Battle Over Oral Drugs Causes Disruption

Meir Rinde | December 13, 2016
Bartholomew Clark, RPh, MS, PhD

Bartholomew Clark, RPh, MS, PhD

When a leading pharmacy benefit manager, CVS Caremark, announced in August that it would stop covering prescriptions at physician dispensaries for patients with Medicare Part D drug coverage, it fell to practice staffers like Tommy Harwood to deal with the resulting consternation.

Harwood is director of finance at North Shore Hematology Oncology Associates (NSHOA) and previously worked in its dispensary. For one of his affected patients, Harwood visited the man’s home and listened as he and his wife talked about their fears of a disruption of the care that had saved his life.

“He was like, ‘I was on IV treatment and I couldn't handle it, I wound up in the hospital twice, I almost passed away from sepsis, and now I have this platform to get this drug from you guys,’” Harwood recalled. “He had found some comfort and stability on a drug, and now he’s getting a wrench thrown in that, and he was upset. I didn’t know what to tell him. We really don't have control over it.”

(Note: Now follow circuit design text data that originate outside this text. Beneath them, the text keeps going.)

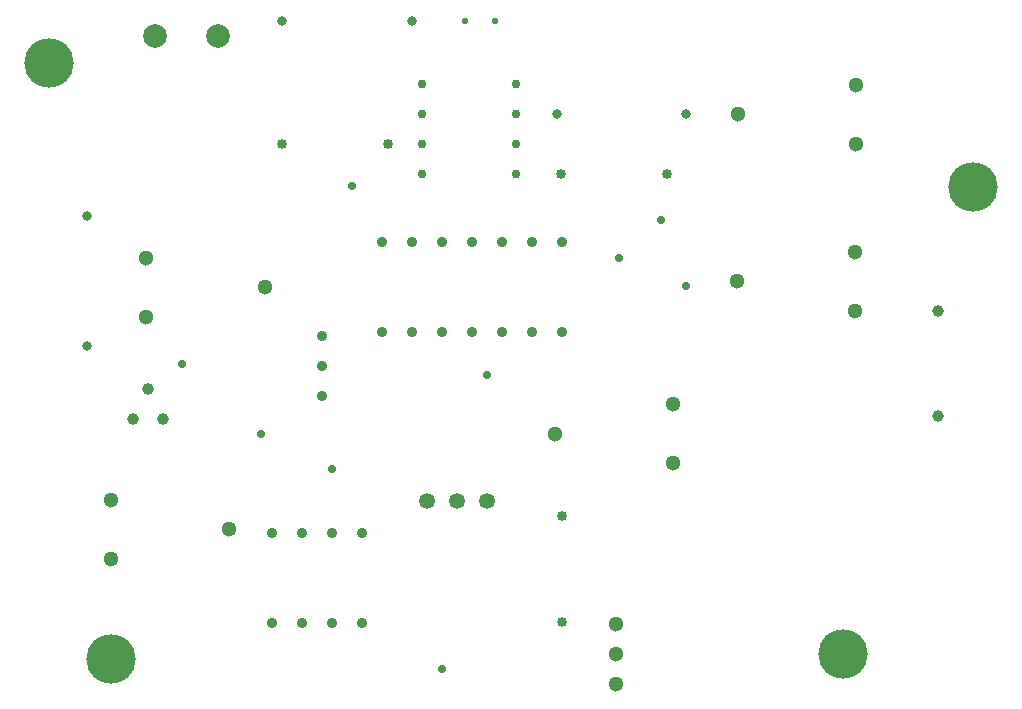
<source format=gbr>
%TF.GenerationSoftware,Altium Limited,Altium Designer,25.1.2 (22)*%
G04 Layer_Color=0*
%FSLAX25Y25*%
%MOIN*%
%TF.SameCoordinates,C6B27E67-7A8A-4C38-9DB9-D7D7B609FA95*%
%TF.FilePolarity,Positive*%
%TF.FileFunction,Plated,1,4,PTH,Drill*%
%TF.Part,Single*%
G01*
G75*
%TA.AperFunction,ComponentDrill*%
%ADD67C,0.07874*%
%ADD68C,0.02165*%
%ADD69C,0.03150*%
%ADD70C,0.02953*%
%ADD71C,0.03543*%
%ADD72C,0.05315*%
%ADD73C,0.03347*%
%ADD74C,0.05118*%
%ADD75C,0.05118*%
%ADD76C,0.03150*%
%ADD77C,0.03900*%
%ADD78C,0.03937*%
%ADD79C,0.03347*%
%TA.AperFunction,ViaDrill,NotFilled*%
%ADD80C,0.16457*%
%ADD81C,0.02800*%
D67*
X125000Y243110D02*
D03*
X145866D02*
D03*
D68*
X238189Y248031D02*
D03*
X228189D02*
D03*
D69*
X167323D02*
D03*
X210630D02*
D03*
X258740Y217000D02*
D03*
X302047D02*
D03*
D70*
X245153Y197000D02*
D03*
Y207000D02*
D03*
Y217000D02*
D03*
Y227000D02*
D03*
X213894D02*
D03*
Y217000D02*
D03*
Y207000D02*
D03*
Y197000D02*
D03*
D71*
X260394Y174500D02*
D03*
X250394D02*
D03*
X240394D02*
D03*
X230394D02*
D03*
X220394D02*
D03*
X210394D02*
D03*
X200394D02*
D03*
X260394Y144500D02*
D03*
X250394D02*
D03*
X240394D02*
D03*
X230394D02*
D03*
X220394D02*
D03*
X210394D02*
D03*
X200394D02*
D03*
X163894Y47500D02*
D03*
X173894D02*
D03*
X183894D02*
D03*
X193894D02*
D03*
X163894Y77500D02*
D03*
X173894D02*
D03*
X183894D02*
D03*
X193894D02*
D03*
X180394Y123000D02*
D03*
Y143000D02*
D03*
Y133000D02*
D03*
D72*
X235394Y88126D02*
D03*
X225394D02*
D03*
X215394D02*
D03*
D73*
X260394Y47783D02*
D03*
Y83217D02*
D03*
D74*
X278394Y47000D02*
D03*
Y37000D02*
D03*
Y27000D02*
D03*
D75*
X122047Y149606D02*
D03*
X161417Y159449D02*
D03*
X122047Y169291D02*
D03*
X110236Y68898D02*
D03*
X149606Y78740D02*
D03*
X110236Y88583D02*
D03*
X297579Y100657D02*
D03*
X258209Y110500D02*
D03*
X297579Y120343D02*
D03*
X358268Y171260D02*
D03*
X318898Y161417D02*
D03*
X358268Y151575D02*
D03*
X358579Y226842D02*
D03*
X319209Y217000D02*
D03*
X358579Y207157D02*
D03*
D76*
X102362Y183071D02*
D03*
Y139764D02*
D03*
D77*
X127394Y115500D02*
D03*
X122394Y125500D02*
D03*
X117394Y115500D02*
D03*
D78*
X385827Y151339D02*
D03*
Y116378D02*
D03*
D79*
X295610Y197000D02*
D03*
X260177D02*
D03*
X167177Y207000D02*
D03*
X202610D02*
D03*
D80*
X89567Y234252D02*
D03*
X354331Y37000D02*
D03*
X110236Y35433D02*
D03*
X397638Y192913D02*
D03*
D81*
X133858Y133858D02*
D03*
X293701Y181890D02*
D03*
X190551Y193307D02*
D03*
X183858Y98819D02*
D03*
X160236Y110630D02*
D03*
X301969Y159843D02*
D03*
X235394Y130000D02*
D03*
X279528Y169291D02*
D03*
X220472Y32283D02*
D03*
%TF.MD5,89e5a82221016af701a092aeaf660d53*%
M02*

</source>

Harwood, who serves as a co-chair of the Community Oncology Pharmacy Association (COPA), explained to the patient that he could continue getting the same oral drug through a retail or specialty pharmacy. A few months later, following strenuous protests by COPA and community oncologists who operate dispensaries, CVS Caremark reversed its decision. Harwood was able to call the patient and hear his great relief at being able to continue obtaining his medication from NSHOA.

Though CVS backed down, the episode illustrated a pitfall of the new era of oral oncolytics and the related trend of more in-house dispensing. As more oncologists provide pharmacy services, they are encountering competitive pressures from large, powerful drug distribution corporations that are highly focused on maximizing their profit from the lucrative oral oncolytics market, as well as a regulatory environment not designed to enhance the success of small, stand-alone dispensaries.

Contradictory Regulations

Community oncologists’ earnings from infusion and injectable drugs have fallen sharply over the last decade, due largely to the introduction of the average sales price (ASP) metric for Medicare Part B reimbursements. As that change pressures practice finances, and as more oral drugs become available, community oncologists are increasingly establishing their own dispensaries to capture a growing revenue source and maintain close oversight of patients’ treatment regimens. At least a quarter of new cancer drugs under development are oral drugs.

At least 521 community oncology practices have in-house dispensaries, accounting for 2226 oncologists, according to the Community Oncology Association (COA). Another 351 practices have retail pharmacies. According to studies cited in a COA white paper earlier this year, dispensing physicians comprise about 46% of specialty medical spending, and 14% of all prescriptions in 2014 were dispensed directly by a physician.

The opening of dispensaries was supported by the advent of the Medicare Part D prescription drug benefit in 2006. CMS regulations contain few specific references to physician dispensing, likely because it was a small part of the drug market when the rules were written, but the Part D regulations include “any willing provider” language that bars PBMs from arbitrarily excluding particular pharmacy providers.

One rule says plans “must ensure that Part D enrollees have adequate access to vaccines and other covered Part D drugs appropriately dispensed and administered by a physician in a physician's office.”

Yet in other places the regulations appear to push in the opposite direction or are ambiguous in their intent. Although PBM networks are defined as including only licensed pharmacies, state-level restrictions prevent many physician dispensaries from obtaining licenses. And while the rules strongly encourage PBMs to establish wide provider networks, they do so on the understanding that networks will exclude some outlets as they seek to keep a lid on costs for payers.

“If the medication is the same at a dispensary as it is at a community pharmacy and the price and member copayment are the same, CMS desires the member to have the ability to utilize the provider they want,” said Bartholomew Clark, RPh, MS, PhD, a professor of pharmacy sciences at Creighton University in Nebraska. However, “if I were the PBM, I’d have to ensure the provider is meeting my terms and conditions that are necessary for the various plan sponsors attracted to my service,” whether that’s Part D, commercial insurance, or some other type of plan, Clark said.